-- PROBLEM DESCRIPTION --
In the output, include exactly the lines from the beginning of the records up to and including the one that contains "attack in Klee", and leave out the pictures.

Saved entries
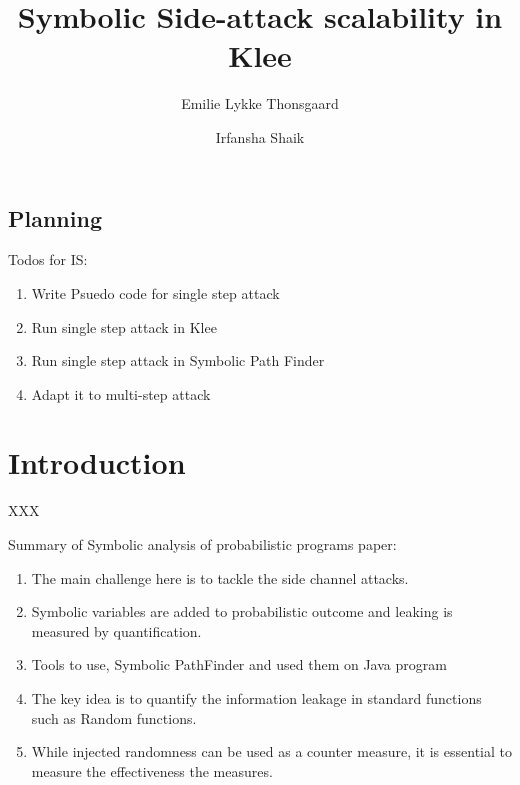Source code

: \documentclass[11pt]{report}
\title{Symbolic Side-attack scalability in Klee}
\author{Emilie Lykke Thonsgaard \and Irfansha Shaik}
\begin{document}
\maketitle

\section{Planning}
\label{sec:planning}

Todos for IS:
\begin{enumerate}
\item Write Psuedo code for single step attack
\item Run single step attack in Klee
\item Run single step attack in Symbolic Path Finder
\item Adapt it to multi-step attack
\end{enumerate}

\chapter{Introduction}
\label{cha:introduction}

XXX

Summary of Symbolic analysis of probabilistic programs paper:
\begin{enumerate}
\item The main challenge here is to tackle the side channel attacks.
\item Symbolic variables are added to probabilistic outcome and leaking is measured by quantification.
\item Tools to use, Symbolic PathFinder and used them on Java program
\item The key idea is to quantify the information leakage in standard functions such as Random functions.
\item While injected randomness can be used as a counter measure, it is essential to measure the effectiveness the measures.
\end{enumerate}




\end{document}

-- RESPONSE BELOW --
Source code

: \documentclass[11pt]{report}
\title{Symbolic Side-attack scalability in Klee}
\author{Emilie Lykke Thonsgaard \and Irfansha Shaik}
\begin{document}
\maketitle

\section{Planning}
\label{sec:planning}

Todos for IS:
\begin{enumerate}
\item Write Psuedo code for single step attack
\item Run single step attack in Klee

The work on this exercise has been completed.